The slave-masters stepped forward and lifted the cloak from the shoulders of the sacrifice. Except for the golden chains he was naked and magnificent. They had removed the raw-hide sandals from his feet. The slave- masters waited with the chains in their hands, at Huy’s signal they would jerk the sacrifice off his feet and stretch him out upon the ground. His neck drawn out for the axe blade.
Huy hesitated, unable to force himself to give the order, held fascinated by those fierce yellow eyes. With an effort he tore his gaze free and looked downwards. He had started to give the signal, but his hand froze. He was staring at Mana-tassi’s bare feet.

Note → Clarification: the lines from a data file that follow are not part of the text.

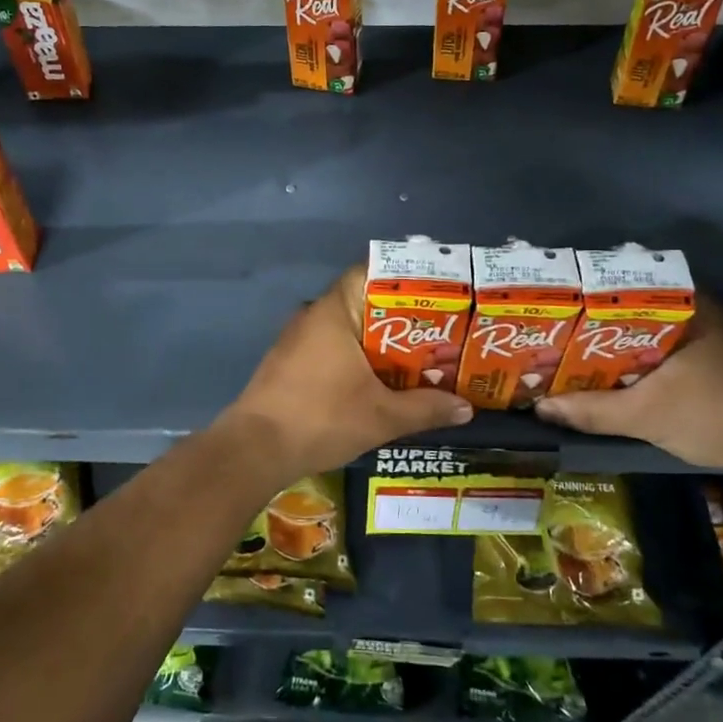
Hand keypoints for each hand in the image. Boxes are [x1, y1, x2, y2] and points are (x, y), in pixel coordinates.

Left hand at [217, 267, 472, 483]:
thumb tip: (466, 407)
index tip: (437, 293)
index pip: (370, 272)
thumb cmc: (321, 418)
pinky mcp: (290, 362)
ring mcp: (298, 339)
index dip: (405, 280)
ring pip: (349, 329)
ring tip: (419, 357)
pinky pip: (332, 348)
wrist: (255, 449)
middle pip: (364, 303)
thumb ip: (426, 407)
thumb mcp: (382, 416)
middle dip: (402, 319)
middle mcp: (313, 315)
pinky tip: (381, 381)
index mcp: (334, 311)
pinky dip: (358, 358)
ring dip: (380, 343)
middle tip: (440, 332)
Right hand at [535, 298, 722, 472]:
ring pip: (650, 329)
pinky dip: (640, 356)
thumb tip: (541, 408)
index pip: (623, 284)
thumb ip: (590, 410)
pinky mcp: (718, 358)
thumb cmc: (713, 414)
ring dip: (618, 342)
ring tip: (577, 351)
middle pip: (633, 308)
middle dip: (596, 322)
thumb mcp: (644, 415)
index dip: (586, 295)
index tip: (557, 305)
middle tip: (559, 332)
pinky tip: (617, 373)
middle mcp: (698, 309)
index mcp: (682, 305)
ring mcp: (711, 333)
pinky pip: (665, 346)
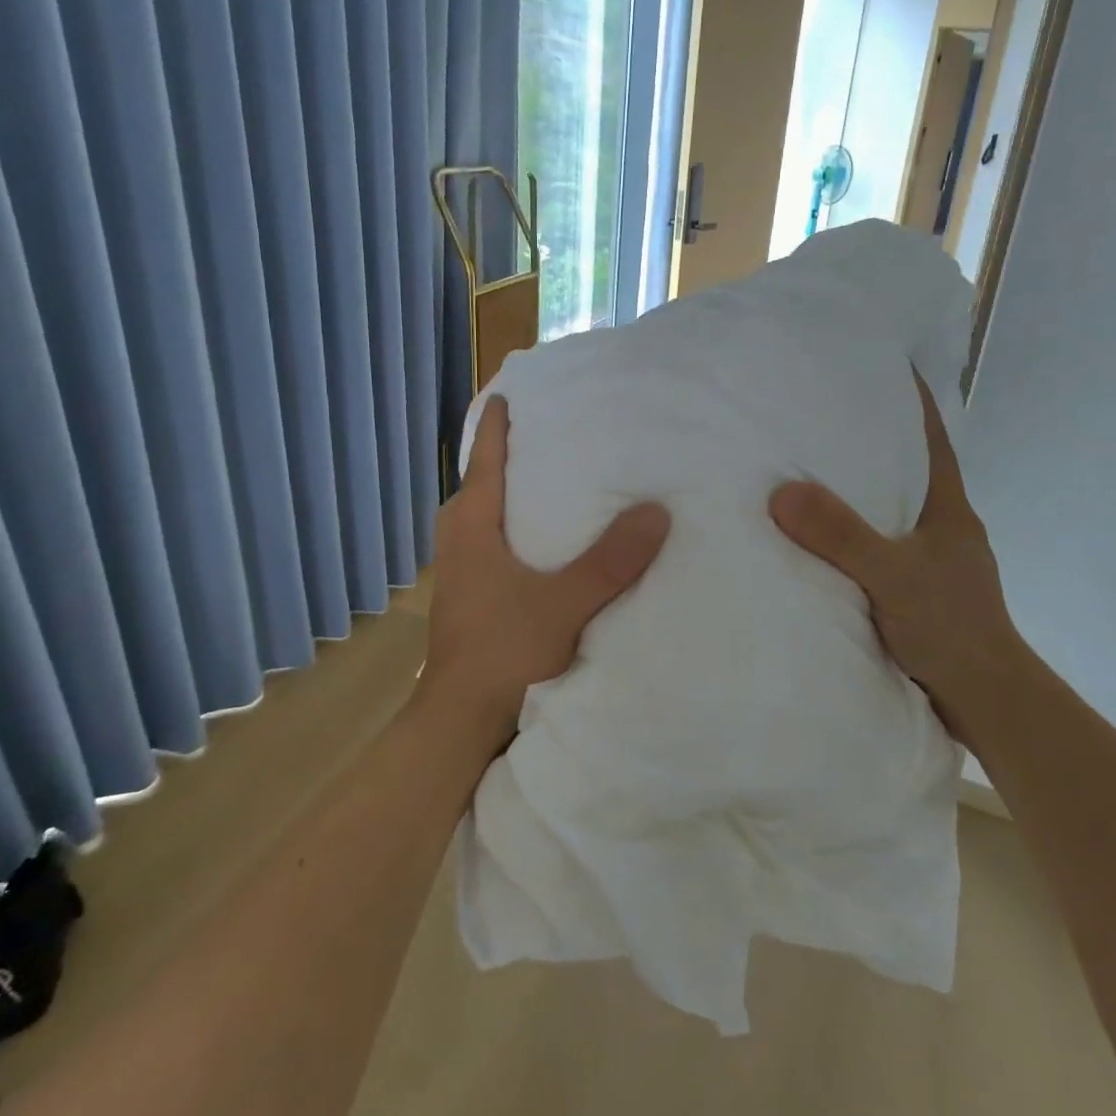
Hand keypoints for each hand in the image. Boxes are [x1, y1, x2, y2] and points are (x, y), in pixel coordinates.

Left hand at [418, 396, 670, 765]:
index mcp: (472, 527)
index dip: (496, 426)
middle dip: (502, 458)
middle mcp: (457, 543)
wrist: (459, 721)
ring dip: (505, 498)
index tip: (509, 394)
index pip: (484, 461)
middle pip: (477, 486)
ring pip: (480, 520)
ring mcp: (458, 574)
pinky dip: (509, 532)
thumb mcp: (564, 603)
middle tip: (542, 438)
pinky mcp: (466, 601)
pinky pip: (487, 547)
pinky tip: (539, 547)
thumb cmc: (504, 651)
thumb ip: (610, 561)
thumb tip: (657, 512)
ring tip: (545, 486)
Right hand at [769, 372, 1024, 752]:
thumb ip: (841, 535)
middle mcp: (944, 526)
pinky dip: (854, 536)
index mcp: (948, 508)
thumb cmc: (950, 628)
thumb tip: (782, 491)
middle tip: (819, 418)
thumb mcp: (891, 575)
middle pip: (908, 469)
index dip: (909, 399)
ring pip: (892, 511)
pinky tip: (821, 542)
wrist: (985, 701)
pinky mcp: (920, 592)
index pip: (930, 437)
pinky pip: (880, 547)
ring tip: (809, 475)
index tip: (879, 364)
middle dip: (872, 442)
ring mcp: (934, 561)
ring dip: (860, 494)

Around him the watchers stirred restlessly, glancing towards the horizon where the sun was rapidly sliding below the trees. Soon it would be too late.
Still Huy stared at Manatassi’s feet.
‘The sun goes, Priest. Strike!’ Lannon called abruptly, angrily in the silence and the sound of his voice seemed to arouse Huy. He turned to Lannon.
‘My lord, there is something you must see.’
‘The sun is going,’ Lannon called impatiently.
‘You must see it,’ Huy insisted, and Lannon strode forward to stand beside him.
‘Look!’ Huy pointed at the Vendi king’s feet, and Lannon frowned on a quick intake of breath.
Manatassi’s feet were monstrously deformed, deeply divided between the toes so that they resembled the claws of some preternatural bird. Involuntarily Lannon stepped backwards, making the full-handed sun sign to avert evil.